Welcome

The Margoliash Lab

Neuroethology is an approach to studying the nervous system that relies on analysis of natural behavior to give insight into mechanisms of those behaviors.  It emphasizes the study of mechanisms and development of mechanisms considering behaviorally relevant stimuli and responses, often in highly specialized animals.  Ultimately, this approach evaluates the functional consequences of behavior, and is centered in evolutionary biology.
We take a neuroethology perspective to the study of vocal learning.  Our approach is comparative, studying several species of song birds and humans, with strong interactions between elements of the research program directly informing each other.  We adopt whatever technology is necessary to answer the question.  This include electrophysiology from brain slices to chronic recordings in freely-moving singing animals, from single units to multisite recordings, recordings and analyses of developing birds, operantly trained birds, and other behavioral approaches, a broad range of histological techniques, and computational and modeling approaches.  In the past but not currently, this has also included field work.
One focus of our research is the mechanisms of developmental song learning.  We investigate the representation of sensory memories in very young pre-singing birds, and how these interact with auditory feedback (during daytime singing) to shape behavior.  We have also demonstrated neuronal replay during sleep, how replay changes the structure of spike bursts during sleep in adult birds, and how replay begins to emerge at the onset of song learning, just prior to the first changes in objective singing behavior.  These studies motivate the hypothesis that during sleep, bursting spontaneous discharge carries sensory information, and that sleep modifies networks via an interaction between  sensory and motor representations.  Collaborative work in humans studies have helped to highlight the breadth of the role of sleep in learning.  This has stimulated us to turn back to the animal work, to establish a more general animal model for sleep research (song perceptual learning in adult starlings).  Our interest in state-dependent mechanisms of learning has also stimulated EEG studies of sleep structure in birds, and technical development of algorithms to analyze EEG signals, and motivates hypotheses regarding the evolution of vocal learning and the vertebrate forebrain.
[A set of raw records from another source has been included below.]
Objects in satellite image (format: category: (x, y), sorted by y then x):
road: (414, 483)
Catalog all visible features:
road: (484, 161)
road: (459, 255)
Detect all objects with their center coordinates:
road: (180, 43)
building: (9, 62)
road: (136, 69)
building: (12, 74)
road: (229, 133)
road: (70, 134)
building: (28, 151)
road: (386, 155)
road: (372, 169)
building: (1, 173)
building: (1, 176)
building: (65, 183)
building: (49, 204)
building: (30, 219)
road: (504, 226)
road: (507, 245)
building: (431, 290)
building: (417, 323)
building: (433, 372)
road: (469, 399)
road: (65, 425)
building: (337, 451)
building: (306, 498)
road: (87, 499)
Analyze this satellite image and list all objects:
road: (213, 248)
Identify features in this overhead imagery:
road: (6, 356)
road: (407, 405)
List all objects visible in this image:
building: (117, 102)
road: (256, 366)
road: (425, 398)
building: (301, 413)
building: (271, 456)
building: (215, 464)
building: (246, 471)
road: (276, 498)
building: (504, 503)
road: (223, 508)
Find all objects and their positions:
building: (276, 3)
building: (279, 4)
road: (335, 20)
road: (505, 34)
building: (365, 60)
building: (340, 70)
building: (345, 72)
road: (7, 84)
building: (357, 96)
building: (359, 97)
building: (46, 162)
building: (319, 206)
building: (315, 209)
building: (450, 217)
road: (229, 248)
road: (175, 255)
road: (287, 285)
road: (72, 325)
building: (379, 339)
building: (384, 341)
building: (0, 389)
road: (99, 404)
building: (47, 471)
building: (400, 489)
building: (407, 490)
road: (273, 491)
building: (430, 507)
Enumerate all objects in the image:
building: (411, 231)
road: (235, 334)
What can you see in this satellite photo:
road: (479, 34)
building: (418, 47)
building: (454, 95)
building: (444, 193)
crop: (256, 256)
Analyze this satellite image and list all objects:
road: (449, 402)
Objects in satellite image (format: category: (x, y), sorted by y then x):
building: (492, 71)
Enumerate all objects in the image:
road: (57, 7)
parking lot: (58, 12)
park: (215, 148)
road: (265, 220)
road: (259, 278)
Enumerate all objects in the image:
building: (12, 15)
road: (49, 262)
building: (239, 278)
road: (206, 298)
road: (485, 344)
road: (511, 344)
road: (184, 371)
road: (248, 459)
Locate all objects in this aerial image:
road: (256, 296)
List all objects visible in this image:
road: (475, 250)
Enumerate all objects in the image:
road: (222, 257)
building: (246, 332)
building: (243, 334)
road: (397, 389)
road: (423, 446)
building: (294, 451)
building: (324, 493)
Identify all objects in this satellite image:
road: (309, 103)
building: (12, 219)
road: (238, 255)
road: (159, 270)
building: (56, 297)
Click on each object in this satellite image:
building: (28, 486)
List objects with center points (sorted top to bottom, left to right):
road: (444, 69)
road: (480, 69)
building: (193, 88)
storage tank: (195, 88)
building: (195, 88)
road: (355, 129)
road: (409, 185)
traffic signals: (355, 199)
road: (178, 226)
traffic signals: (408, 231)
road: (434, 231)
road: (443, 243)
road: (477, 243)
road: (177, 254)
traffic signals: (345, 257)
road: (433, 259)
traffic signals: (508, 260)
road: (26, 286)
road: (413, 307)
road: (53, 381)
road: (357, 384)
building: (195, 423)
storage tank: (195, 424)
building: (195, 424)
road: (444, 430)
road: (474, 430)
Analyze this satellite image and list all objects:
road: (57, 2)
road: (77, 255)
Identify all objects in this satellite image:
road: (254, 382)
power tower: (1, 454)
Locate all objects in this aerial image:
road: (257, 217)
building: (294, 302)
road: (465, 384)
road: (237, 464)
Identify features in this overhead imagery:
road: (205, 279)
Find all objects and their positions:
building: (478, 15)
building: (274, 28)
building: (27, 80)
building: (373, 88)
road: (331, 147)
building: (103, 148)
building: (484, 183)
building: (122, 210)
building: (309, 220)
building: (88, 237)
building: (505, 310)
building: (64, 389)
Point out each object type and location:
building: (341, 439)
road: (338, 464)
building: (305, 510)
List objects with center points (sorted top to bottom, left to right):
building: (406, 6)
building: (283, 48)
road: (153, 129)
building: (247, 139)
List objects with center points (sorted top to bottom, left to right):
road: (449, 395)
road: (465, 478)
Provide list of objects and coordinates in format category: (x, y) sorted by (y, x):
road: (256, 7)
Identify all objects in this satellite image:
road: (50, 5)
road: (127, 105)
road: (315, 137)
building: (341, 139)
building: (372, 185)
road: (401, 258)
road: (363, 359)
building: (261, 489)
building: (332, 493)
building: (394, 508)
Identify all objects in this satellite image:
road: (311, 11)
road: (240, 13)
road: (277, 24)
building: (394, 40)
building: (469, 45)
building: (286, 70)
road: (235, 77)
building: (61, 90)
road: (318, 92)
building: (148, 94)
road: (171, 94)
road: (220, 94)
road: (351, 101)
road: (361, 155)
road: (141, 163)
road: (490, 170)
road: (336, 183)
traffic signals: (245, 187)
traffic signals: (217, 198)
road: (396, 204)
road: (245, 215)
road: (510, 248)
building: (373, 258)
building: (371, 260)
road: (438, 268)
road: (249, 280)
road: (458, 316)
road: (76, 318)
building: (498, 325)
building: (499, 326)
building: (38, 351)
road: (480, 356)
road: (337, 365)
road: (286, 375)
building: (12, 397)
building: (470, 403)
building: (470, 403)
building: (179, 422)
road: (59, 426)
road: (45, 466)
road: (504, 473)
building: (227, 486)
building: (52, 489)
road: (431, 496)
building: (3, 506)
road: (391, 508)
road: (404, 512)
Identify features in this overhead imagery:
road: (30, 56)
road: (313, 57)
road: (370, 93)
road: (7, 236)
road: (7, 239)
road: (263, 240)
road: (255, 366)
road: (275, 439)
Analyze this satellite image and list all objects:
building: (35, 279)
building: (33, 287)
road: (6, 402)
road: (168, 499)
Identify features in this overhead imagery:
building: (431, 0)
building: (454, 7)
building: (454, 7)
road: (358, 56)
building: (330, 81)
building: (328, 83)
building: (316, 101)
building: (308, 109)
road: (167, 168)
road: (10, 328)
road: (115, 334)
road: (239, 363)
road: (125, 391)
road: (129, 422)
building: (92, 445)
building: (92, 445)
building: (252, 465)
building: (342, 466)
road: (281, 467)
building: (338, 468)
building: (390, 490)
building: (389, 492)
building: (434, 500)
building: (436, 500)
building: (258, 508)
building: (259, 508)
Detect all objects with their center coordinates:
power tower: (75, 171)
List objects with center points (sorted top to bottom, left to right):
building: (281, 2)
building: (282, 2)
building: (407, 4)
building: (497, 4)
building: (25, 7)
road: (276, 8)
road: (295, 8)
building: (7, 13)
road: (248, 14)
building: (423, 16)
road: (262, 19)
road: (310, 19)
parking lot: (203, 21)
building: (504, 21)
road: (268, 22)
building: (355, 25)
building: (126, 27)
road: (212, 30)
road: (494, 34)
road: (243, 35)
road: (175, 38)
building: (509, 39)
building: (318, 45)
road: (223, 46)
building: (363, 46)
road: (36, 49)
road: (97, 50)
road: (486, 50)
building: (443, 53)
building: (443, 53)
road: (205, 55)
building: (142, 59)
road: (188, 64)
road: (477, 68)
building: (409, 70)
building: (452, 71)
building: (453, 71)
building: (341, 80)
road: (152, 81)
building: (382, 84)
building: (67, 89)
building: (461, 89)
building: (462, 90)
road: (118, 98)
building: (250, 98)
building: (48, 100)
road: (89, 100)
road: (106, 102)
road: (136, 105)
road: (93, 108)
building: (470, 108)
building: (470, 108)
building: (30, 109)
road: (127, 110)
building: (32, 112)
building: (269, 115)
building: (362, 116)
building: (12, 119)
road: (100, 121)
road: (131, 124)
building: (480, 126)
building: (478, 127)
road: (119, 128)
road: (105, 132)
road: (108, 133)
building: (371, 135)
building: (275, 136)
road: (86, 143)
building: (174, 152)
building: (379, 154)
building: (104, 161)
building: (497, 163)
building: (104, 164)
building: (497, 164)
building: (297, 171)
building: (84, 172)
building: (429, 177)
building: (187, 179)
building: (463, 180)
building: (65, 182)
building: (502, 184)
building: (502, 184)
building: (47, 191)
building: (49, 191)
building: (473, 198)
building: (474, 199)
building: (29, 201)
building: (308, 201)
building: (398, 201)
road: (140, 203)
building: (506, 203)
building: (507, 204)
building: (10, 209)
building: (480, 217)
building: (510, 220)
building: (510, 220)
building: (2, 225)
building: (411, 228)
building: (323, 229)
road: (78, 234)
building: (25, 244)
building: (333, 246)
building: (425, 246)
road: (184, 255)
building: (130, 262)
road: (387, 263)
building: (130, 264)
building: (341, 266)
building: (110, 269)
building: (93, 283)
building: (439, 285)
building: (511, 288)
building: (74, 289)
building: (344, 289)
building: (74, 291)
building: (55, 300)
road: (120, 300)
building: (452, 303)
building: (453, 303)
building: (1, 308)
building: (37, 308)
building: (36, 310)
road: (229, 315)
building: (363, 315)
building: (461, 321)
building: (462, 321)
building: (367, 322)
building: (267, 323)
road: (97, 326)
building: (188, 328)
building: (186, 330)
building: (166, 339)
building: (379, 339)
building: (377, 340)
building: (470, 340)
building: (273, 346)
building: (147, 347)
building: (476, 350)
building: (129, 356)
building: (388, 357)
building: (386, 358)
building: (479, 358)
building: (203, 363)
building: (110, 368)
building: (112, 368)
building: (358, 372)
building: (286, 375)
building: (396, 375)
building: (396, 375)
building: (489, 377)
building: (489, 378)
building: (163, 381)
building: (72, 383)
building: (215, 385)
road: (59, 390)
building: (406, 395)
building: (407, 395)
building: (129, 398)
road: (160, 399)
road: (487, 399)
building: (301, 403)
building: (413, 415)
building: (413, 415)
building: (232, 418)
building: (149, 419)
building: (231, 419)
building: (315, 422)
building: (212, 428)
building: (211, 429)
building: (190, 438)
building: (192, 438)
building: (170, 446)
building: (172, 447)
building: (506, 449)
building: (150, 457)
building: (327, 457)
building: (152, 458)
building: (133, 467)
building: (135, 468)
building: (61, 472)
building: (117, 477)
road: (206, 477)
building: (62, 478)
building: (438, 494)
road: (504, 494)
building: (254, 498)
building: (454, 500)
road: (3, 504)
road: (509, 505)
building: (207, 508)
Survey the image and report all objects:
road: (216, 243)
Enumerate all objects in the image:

We have demonstrated neuronal replay during sleep, how replay changes the structure of spike bursts during sleep in adult birds, and how replay begins to emerge at the onset of song learning, just prior to the first changes in objective singing behavior.  These studies motivate the hypothesis that during sleep, bursting spontaneous discharge carries sensory information, and that sleep modifies networks via an interaction between  sensory and motor representations.  Collaborative work in humans studies have helped to highlight the breadth of the role of sleep in learning.  This has stimulated us to turn back to the animal work, to establish a more general animal model for sleep research (song perceptual learning in adult starlings).  In related work on song learning, we also investigate the representation of sensory memories and how these interact with auditory feedback (during daytime singing) to shape behavior.  Our interest in state-dependent mechanisms of learning has also stimulated EEG studies of sleep structure in birds, and motivates hypotheses regarding the evolution of vocal learning and the vertebrate forebrain.
We also study auditory perceptual mechanisms in adult animals.  Here we focus more on European starlings, that have complex songs, establish substantial auditory memories that help guide social interactions, and adapt well to laboratory procedures including operant techniques.  In one set of studies we investigate forebrain auditory structures, examining the dynamics of memory representations at the level of single cells and populations of neurons, and modeling the receptive field properties of the neurons.  In a related set of studies, we use behavioral/operant techniques to explore the information in stimuli (typically songs) that birds perceive as they learn those stimuli.  One extension of these studies is our recent demonstration that starlings can perceive complex syntactic patterns drawn from types of grammars long hypothesized by some linguists to be uniquely available to humans.
Our work is also highly collaborative.  We enjoy extensive interactions with the laboratory of Howard Nusbaum (Psychology, UofC), working towards coordinated research programs on sleep/learning, sensorimotor feedback, and syntax studies in humans and birds.  We have recently established a substantial research effort with the laboratory of Henry Abarbanel (Physics, UCSD), examining parametric estimation of Hodgkin Huxley models of single song system neurons, with the goal of creating realistic, data-driven models of single neurons and of networks of these neurons.  The work is strongly computational and will involve massively parallel computation, probably on Argonne computers.  We have continuing interactions with Zhiyi Chi (Statistics, Univ. Conn.) on spike pattern recognition and receptive field modeling.
Finally, we are also exploring the potential of the birdsong system in translational research.  We have significant progress in establishing birdsong as a model for pediatric epilepsy, in collaboration with Wim VanDrongelen and Michael Kohrman (Pediatrics and Neurology, UofC).  We are also excited by our studies of singing in the presence of delayed auditory feedback, which present the opportunity for developing birdsong as an animal model for human stuttering.